The Saudi-funded spread of Wahhabism began as a result of Western countries asking Riyadh to help counter the Soviet Union during the Cold War, Crown Prince Mohammed bin Salman said on Thursday, according to RT.com

The crown prince said that Saudi Arabia’s Western allies urged the country to invest in mosques and madrassas overseas during the Cold War, in an effort to prevent encroachment in Muslim countries by the Soviet Union.

He added that successive Saudi governments had lost track of that effort, saying we have to get it all back.” He added that funding now comes mostly from Saudi based “foundations,” rather than from the government.

The crown prince’s interview with the Washington Post took place on March 22, the final day of his US tour.

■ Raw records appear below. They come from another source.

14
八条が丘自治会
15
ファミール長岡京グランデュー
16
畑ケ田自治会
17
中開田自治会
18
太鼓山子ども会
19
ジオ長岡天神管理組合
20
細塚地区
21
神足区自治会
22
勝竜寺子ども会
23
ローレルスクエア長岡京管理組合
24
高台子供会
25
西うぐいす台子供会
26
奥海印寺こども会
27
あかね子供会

Another topic of discussion included a previous claim by US media that bin Salman had said that he had White House senior adviser Jared Kushner “in his pocket.”

Bin Salman denied reports that when he and Kushner – who is also Donald Trump’s son-in-law – met in Riyadh in October, he had sought or received a greenlight from Kushner for the massive crackdown on alleged corruption which led to widespread arrests in the kingdom shortly afterwards.

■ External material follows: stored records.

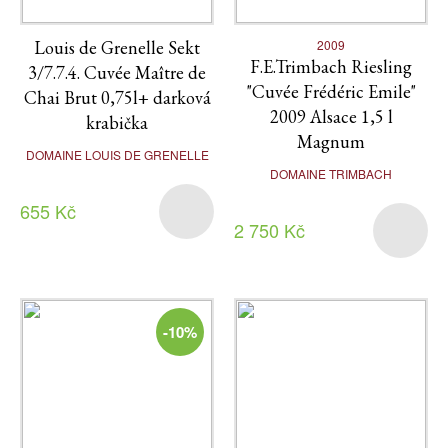
Louis de Grenelle Sekt
2009
F.E.Trimbach Riesling
3/7.7.4. Cuvée Maître de
"Cuvée Frédéric Emile"
Chai Brut 0,75l+ darková
2009 Alsace 1,5 l
krabička
Magnum
DOMAINE LOUIS DE GRENELLE
DOMAINE TRIMBACH
655 Kč
2 750 Kč
-10%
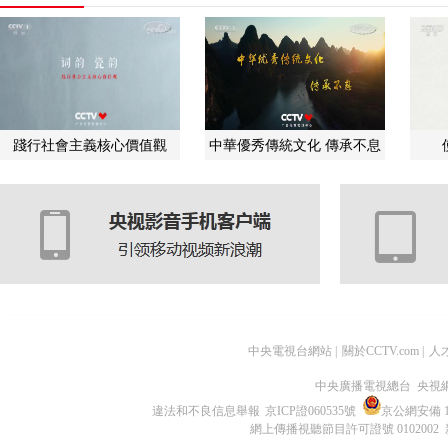
踐行社會主義核心價值觀
中華優秀傳統文化 傳承不息
中央電視台網站
|
關於CCTV.com
|
人
中央廣播電視總台 央視
違法和不良信息舉報
京ICP證060535號
京公網安備 11
網上傳播視聽節目許可證號 0102002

According to bin Salman, the arrests were a domestic issue and had been in the works for years.

He said it would be “really insane” for him to trade classified information with Kushner, or to try to use him to advance Saudi interests within the Trump administration.

He stated that their relationship was within a normal governmental context, but did acknowledge that he and Kushner “work together as friends, more than partners.”

He stated that he also had good relationships with Vice President Mike Pence and others within the White House.